The plan was detailed at the NPC on Friday, triggering fears that Beijing will end freedoms for people in Hong Kong not enjoyed elsewhere in China. As well as big losses for the Hang Seng, European and US stock market futures fell deep into the red ahead of the European open.

Carrie Lam, the pro-Beijing chief executive of Hong Kong, says the territory will fully cooperate with China.

Beijing’s Hong Kong plans send stocks tumbling – but why now?

Under terms of the handover from the British in 1997, Hong Kong is required to pass national security laws but has so far not done so.

Hong Kong’s first chief executive Tung Chee-hwa tried and failed to pass national security laws in 2003, sparking protests that ultimately ended in his resignation.

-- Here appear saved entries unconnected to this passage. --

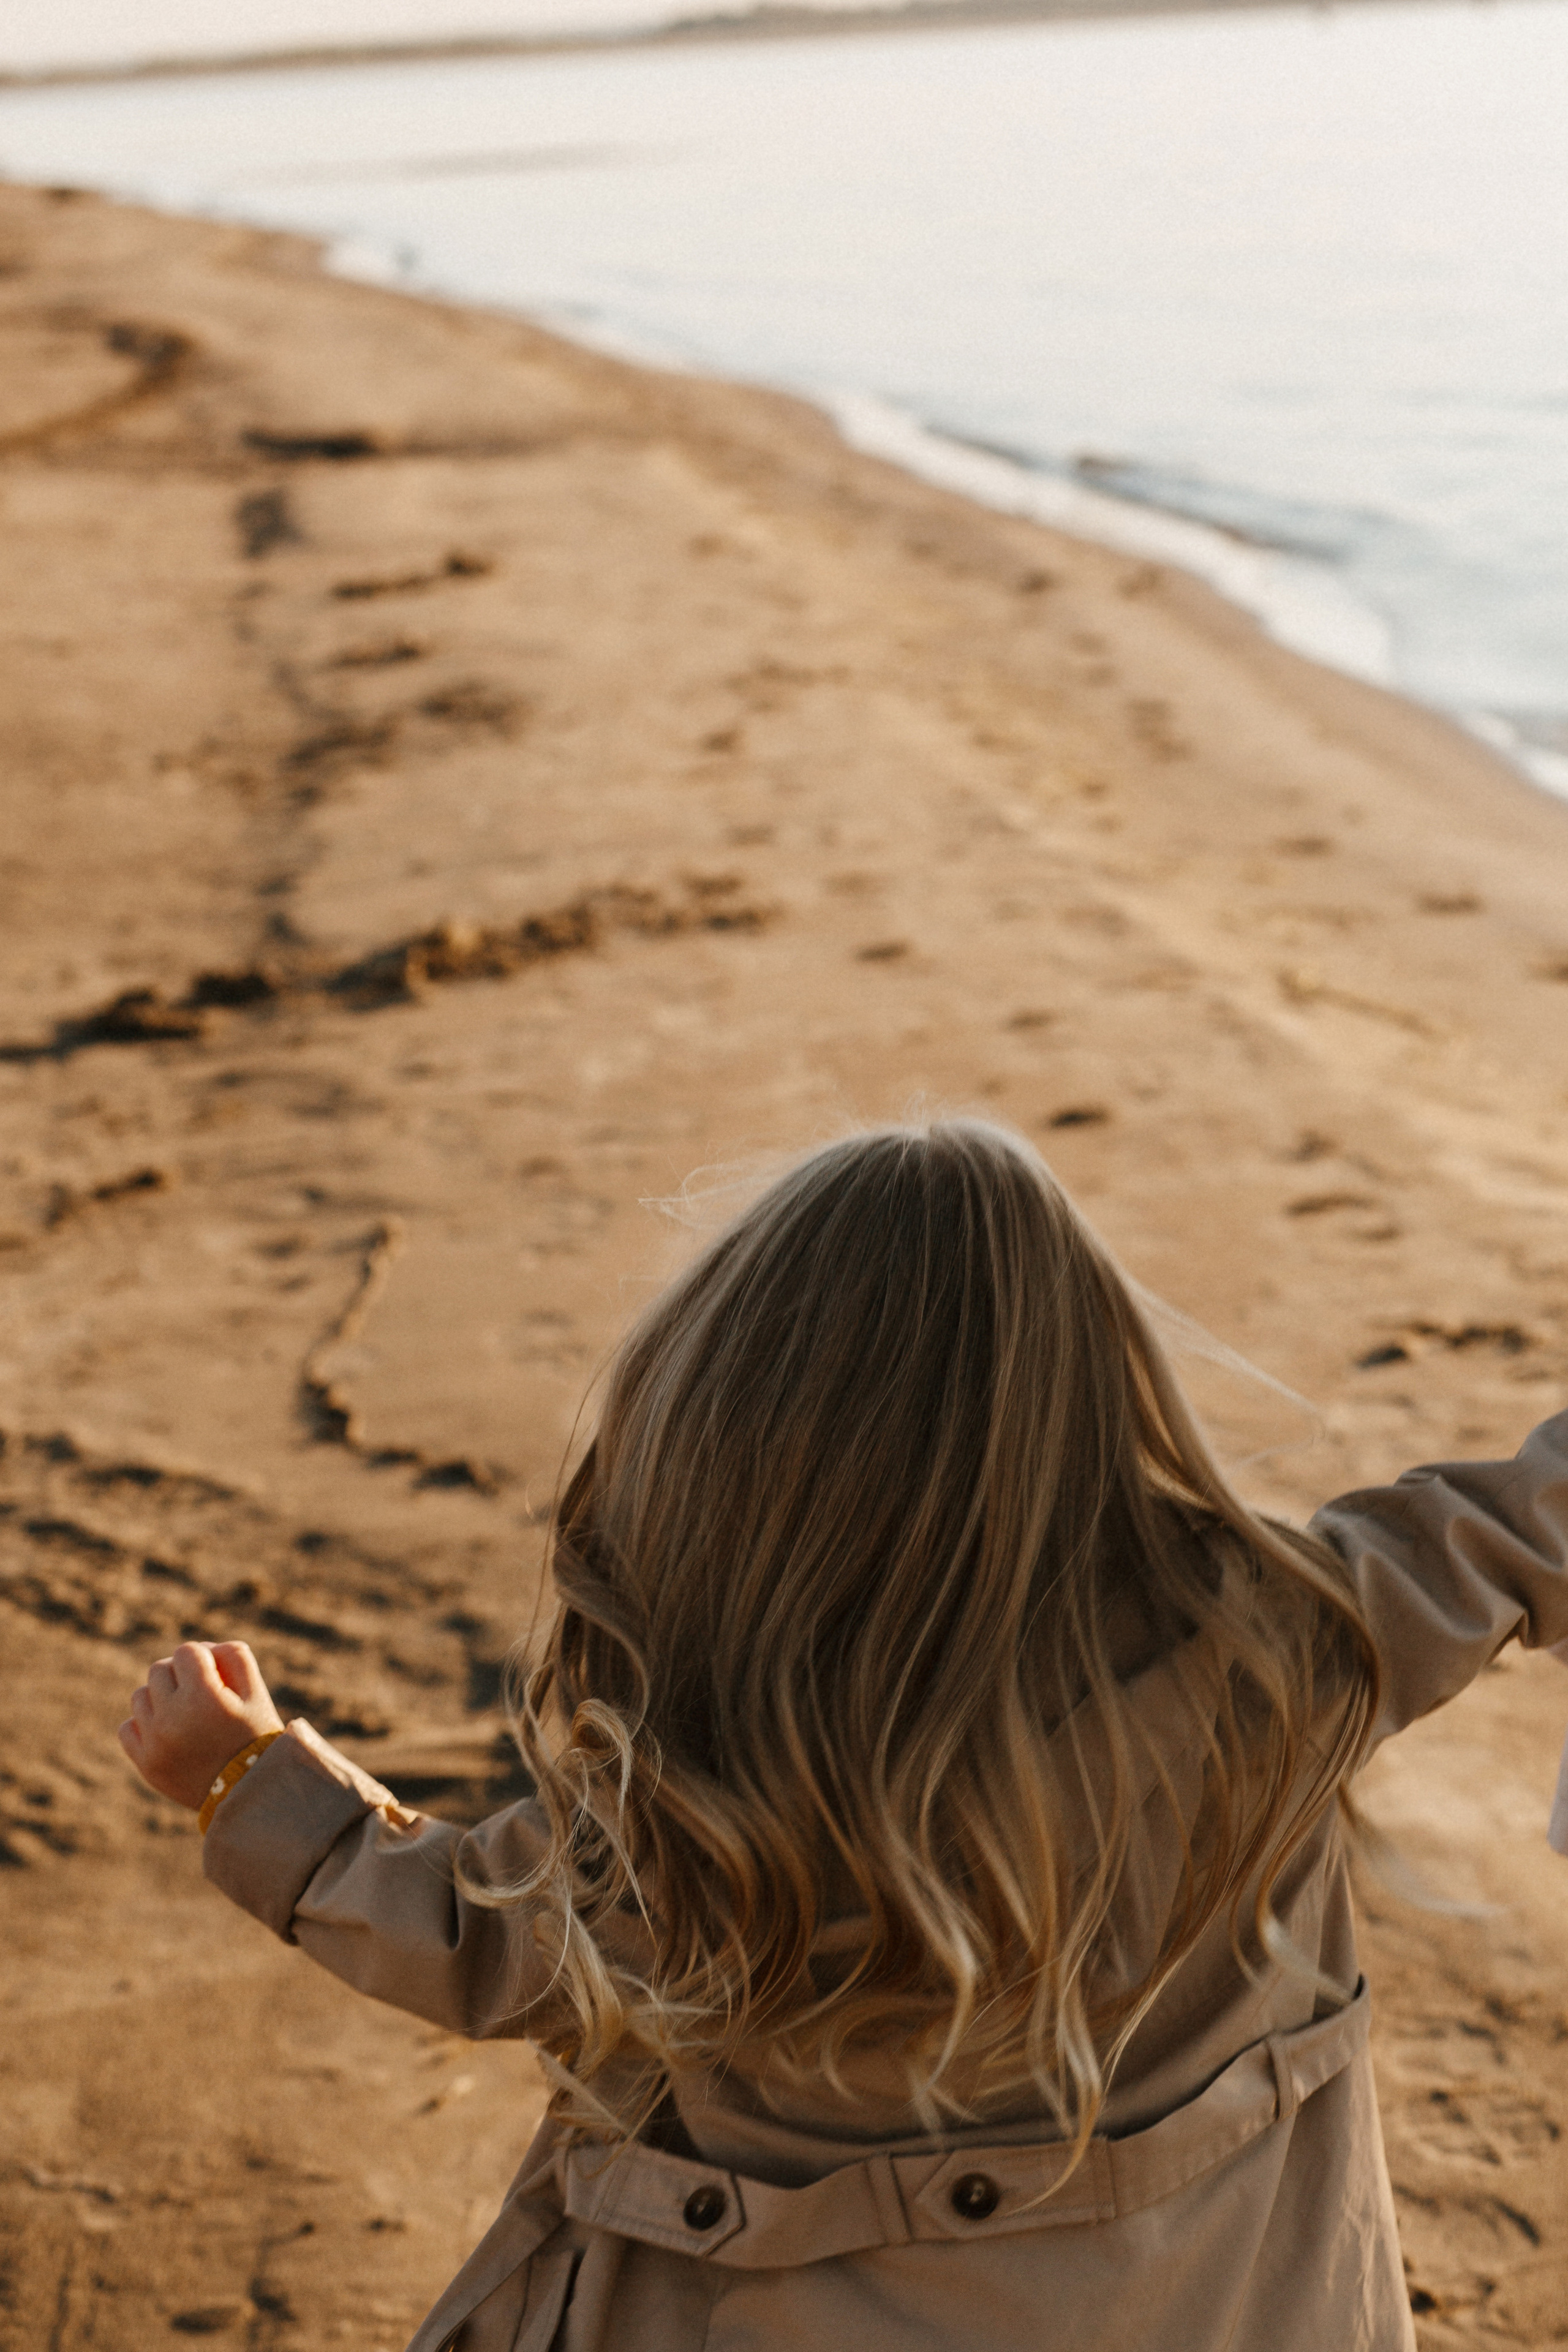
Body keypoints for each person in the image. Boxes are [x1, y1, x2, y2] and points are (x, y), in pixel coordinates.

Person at [119, 1120, 1568, 2352]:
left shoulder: (705, 1812)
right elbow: (1507, 1534)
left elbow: (469, 1933)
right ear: (1088, 1407)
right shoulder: (1280, 1654)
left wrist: (259, 1787)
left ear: (721, 1468)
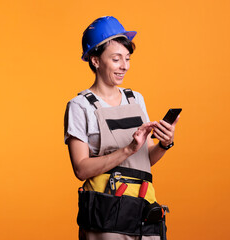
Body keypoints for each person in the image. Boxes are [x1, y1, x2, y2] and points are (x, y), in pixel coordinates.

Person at [64, 16, 180, 240]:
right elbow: (81, 169)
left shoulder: (135, 99)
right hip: (106, 216)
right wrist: (127, 149)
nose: (124, 66)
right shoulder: (80, 106)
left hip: (144, 212)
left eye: (127, 58)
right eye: (116, 59)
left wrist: (165, 144)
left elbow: (146, 160)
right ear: (95, 60)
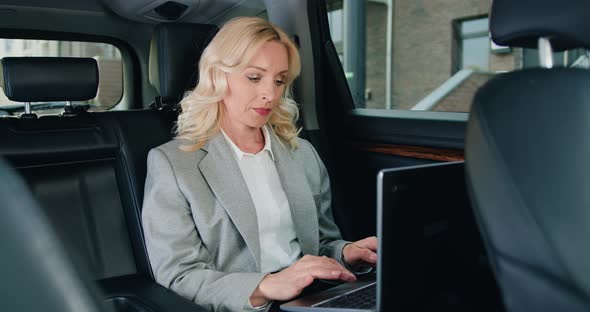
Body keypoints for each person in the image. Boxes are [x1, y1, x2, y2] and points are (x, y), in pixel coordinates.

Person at [142, 16, 377, 312]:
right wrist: (265, 285)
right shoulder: (173, 164)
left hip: (311, 299)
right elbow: (179, 276)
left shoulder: (302, 154)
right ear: (217, 75)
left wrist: (346, 253)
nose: (271, 93)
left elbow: (321, 245)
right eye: (254, 77)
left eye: (279, 80)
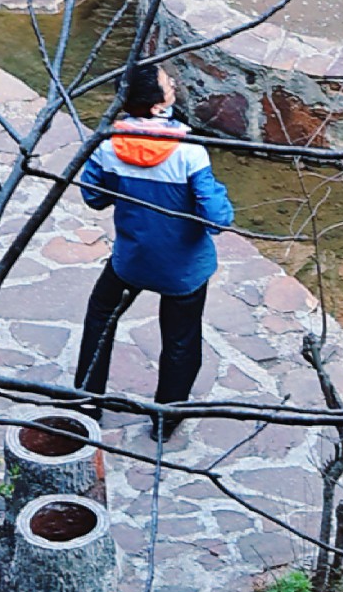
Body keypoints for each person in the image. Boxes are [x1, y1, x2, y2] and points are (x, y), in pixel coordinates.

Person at [72, 56, 233, 430]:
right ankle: (166, 418)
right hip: (183, 270)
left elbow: (94, 197)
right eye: (167, 84)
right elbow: (217, 218)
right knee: (180, 342)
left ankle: (87, 402)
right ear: (159, 105)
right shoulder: (190, 152)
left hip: (132, 260)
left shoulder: (109, 145)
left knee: (100, 316)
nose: (173, 84)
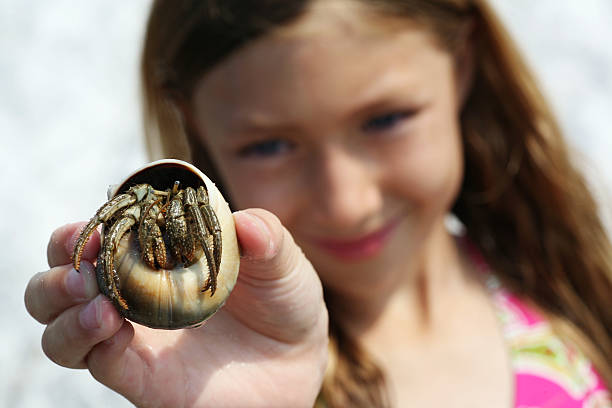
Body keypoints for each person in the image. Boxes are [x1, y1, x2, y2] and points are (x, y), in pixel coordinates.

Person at [25, 0, 612, 406]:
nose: (347, 202)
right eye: (270, 145)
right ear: (197, 130)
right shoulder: (242, 362)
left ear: (462, 68)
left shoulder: (564, 280)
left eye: (386, 119)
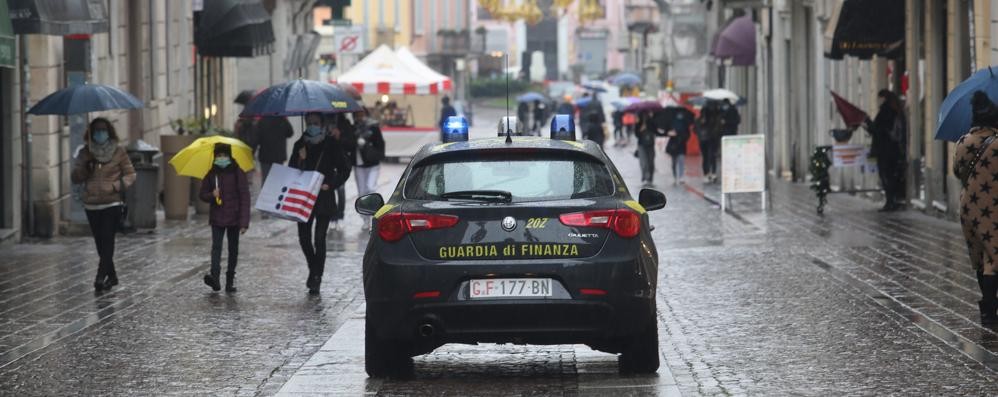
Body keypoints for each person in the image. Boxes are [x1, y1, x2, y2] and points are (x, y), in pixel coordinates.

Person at [289, 113, 352, 294]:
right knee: (304, 239)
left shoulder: (330, 144)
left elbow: (345, 169)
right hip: (303, 198)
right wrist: (300, 158)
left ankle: (317, 277)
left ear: (322, 124)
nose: (312, 126)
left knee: (319, 239)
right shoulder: (299, 145)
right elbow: (292, 171)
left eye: (315, 123)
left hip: (323, 197)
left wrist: (331, 184)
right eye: (309, 123)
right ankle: (313, 269)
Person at [70, 118, 136, 291]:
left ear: (109, 132)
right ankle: (112, 277)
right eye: (97, 131)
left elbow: (130, 174)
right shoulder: (85, 152)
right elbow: (75, 177)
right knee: (100, 243)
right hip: (91, 204)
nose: (100, 134)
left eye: (103, 130)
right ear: (91, 134)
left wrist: (115, 187)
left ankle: (100, 277)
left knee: (108, 240)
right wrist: (85, 167)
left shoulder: (118, 152)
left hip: (111, 203)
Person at [954, 91, 998, 325]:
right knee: (995, 257)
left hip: (969, 207)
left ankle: (987, 308)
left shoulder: (963, 142)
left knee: (980, 256)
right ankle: (990, 309)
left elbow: (956, 172)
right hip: (995, 206)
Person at [198, 143, 250, 293]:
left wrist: (244, 222)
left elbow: (244, 197)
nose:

Lately Chinese officials have become worried it lose its grip on Hong Kong with new elections due in September.

Last November pro-democracy candidates won handily in district council elections, raising fears in Beijing that this would be replicated in Legco elections this autumn.

This followed several months of unrest and civil disobedience against a planned extradition bill – later abandoned – which caused Hong Kong’s economy to tank and local stocks to tumble.

How Hong Kong-Beijing tensions could impact global stock markets

This is a significant flash point that will stir local protests and anger the US.

Unrest last year caused Hong Kong to fall into recession for the first time in ten years, with GDP contracting 3.2% in the July-September quarter as tourists steered clear of the territory.

The unrest also caused business sentiment to sour – a repeat would be an unwelcome development for the likes of Asia-focused banks HSBC and Standard Chartered.

Investors will need to add renewed Hong Kong-Beijing tensions into their mix of geopolitical risks, and it is the way it fits into the broader US-China rivalry that is more of a worry for investors.

Equities face new geopolitical risks as China-US relations sour further

At a time of already strained relations between China and the West, this decision will only isolate Beijing even more.

US President Donald Trump he would “address that issue very strongly” if Beijing passed the law. The White House has already started to stiffen its resolve against China for what it sees as the country’s failure to contain the Covid-19 outbreak.

Republican and Democratic Senators plan to introduce legislation to impose sanctions on Chinese officials if the law is passed.

Meanwhile US-China trade tensions remain on the table and with the US presidential election this November coming at a time of immense economic dislocation, the relationship between Washington and Beijing looks set to only get worse.